# Text zur Analyse
Oberflächlich betrachtet – Das Traumland
Etwa Mitte der 1990-er Jahre war es, als unsere 19-jährige Tochter von einer Reise durch Osteuropa aus Prag anrief und fragte, ob sie einen US-amerikanischen Freund für etwa eine Woche mit nach Hause bringen dürfe. Platz dafür war im Haus einer Bekannten vorhanden, Offenheit für neue Eindrücke ebenfalls. So erschien denn Dereck wenige Tage später mit unserer Tochter bei uns zu Hause in Ahlen. Derek war eine imposante Erscheinung – ein zwei Meter Mann von wenig mehr als zwanzig Jahren, er hatte in Boston Musik studiert und befand sich auf Europa-Reise. Nebenbei brachte er einige Kostproben seiner Electronic-Musik unter das Volk. Als Fan der deutschen Elektronik-Pioniere von „Kraftwerk“ hatten wir bald etwas Verbindendes und ich konnte unverzagt die erste LP der Gruppe hervor holen und natürlich auch vorspielen. Derek war begeistert.
Es war wohl auch an demselben Abend, als ich etwas im Überschwang die Bemerkung fallen ließ, mit seinen zwei Metern komme er mir wie ein Alien vor. Dereks Gesicht nahm unvermittelt sehr ernste Züge an und ich wusste, dass ich in ein Fettnäpfchen getreten war. Die Situation klärte sich bald dahingehend auf, dass seine Mitstudenten in Boston ihn ständig mit dem Bezug auf Aliens gehänselt und genervt hatten. Diese Erfahrung machte mir auf peinliche Weise klar, dass die Auffassungen selbst so abseitiger Fragen, wie der nach der Existenz von Aliens einen völlig von Europäern verschiedenen Stellenwert haben können und dass ich doch nur ein sehr lückenhaftes Wissen über das Leben in den USA habe. Das bestätigte sich in den Gesprächen der übrigen Tage immer wieder.
Auch die Auffassung von Kulturwerten zeigte sich im unvermuteten starken Interesse an technischen Kulturgütern, wie dem – allerdings wirklich sehr schönen – Wasserturm am südlichen Stadtrand von Ahlen. Am Tag seiner Abreise fragten wir Derek, wohin die Reise ihn nun führe. Seine Antwort gab uns erneut ein Rätsel auf: Er flöge nun in die USA zurück und werde dort zunächst in der Umgebung von Boston einen „Führerschein“ besorgen. Mit Staunen erahnten wir mehr als das wir es verstanden, dass er auch als Fußgänger einen „Führerschein“ benötige um sich von der Polizei unbehelligt im öffentlichen Raum aufhalten zu dürfen.

(Daten zum Diagrammverständnis)

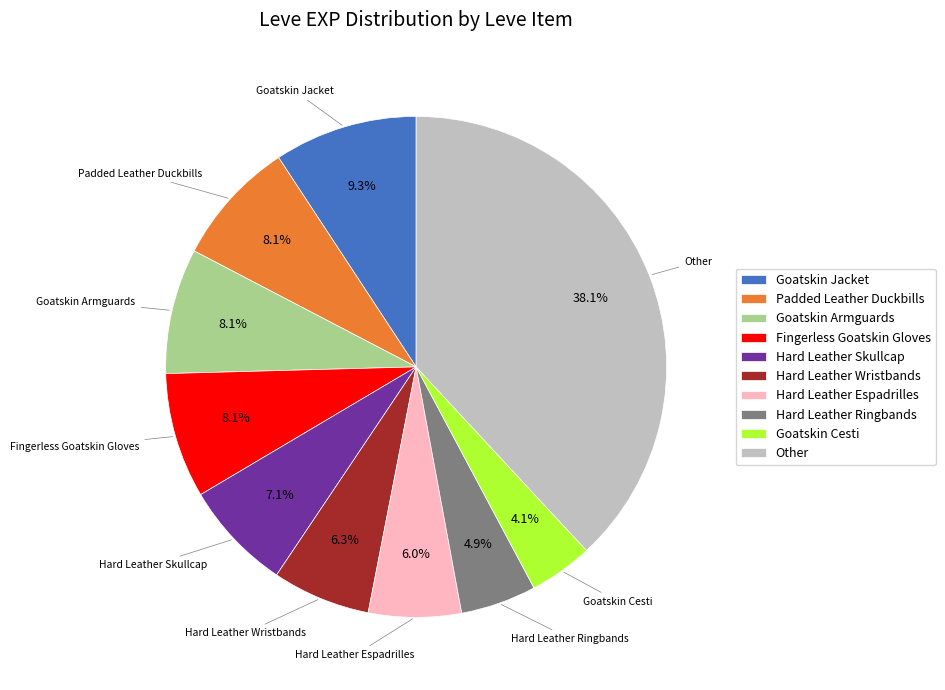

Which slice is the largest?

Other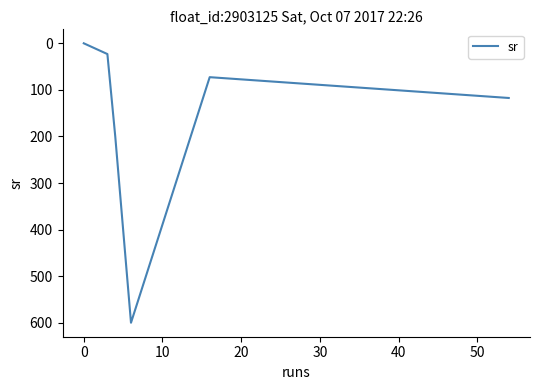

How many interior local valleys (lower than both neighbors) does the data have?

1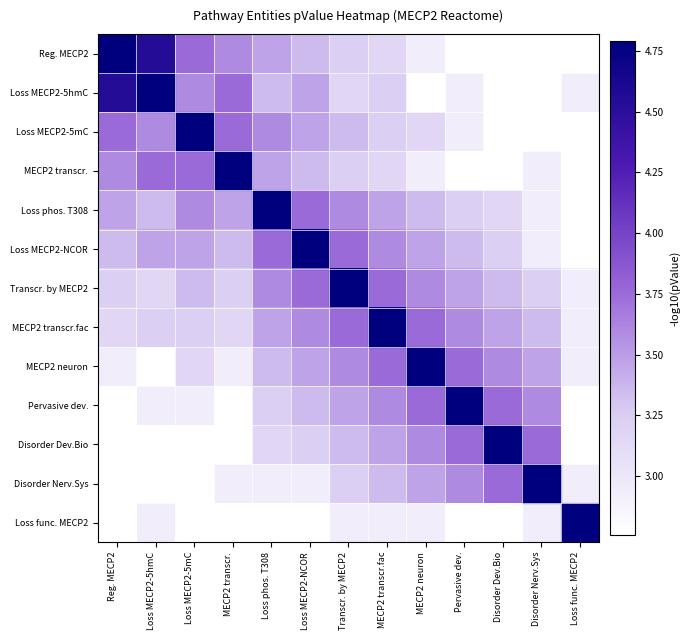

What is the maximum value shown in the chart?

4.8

# Aufgabendetails
Bitte gib den Text über Dereks Besuch ab "Es war wohl" und weiter bis "Tage immer wieder." noch einmal wieder und ändere dabei "Mitstudenten" in "Kommilitonen".

# Antwort zur Aufgabe
Es war wohl auch an demselben Abend, als ich etwas im Überschwang die Bemerkung fallen ließ, mit seinen zwei Metern komme er mir wie ein Alien vor. Dereks Gesicht nahm unvermittelt sehr ernste Züge an und ich wusste, dass ich in ein Fettnäpfchen getreten war. Die Situation klärte sich bald dahingehend auf, dass seine Kommilitonen in Boston ihn ständig mit dem Bezug auf Aliens gehänselt und genervt hatten. Diese Erfahrung machte mir auf peinliche Weise klar, dass die Auffassungen selbst so abseitiger Fragen, wie der nach der Existenz von Aliens einen völlig von Europäern verschiedenen Stellenwert haben können und dass ich doch nur ein sehr lückenhaftes Wissen über das Leben in den USA habe. Das bestätigte sich in den Gesprächen der übrigen Tage immer wieder.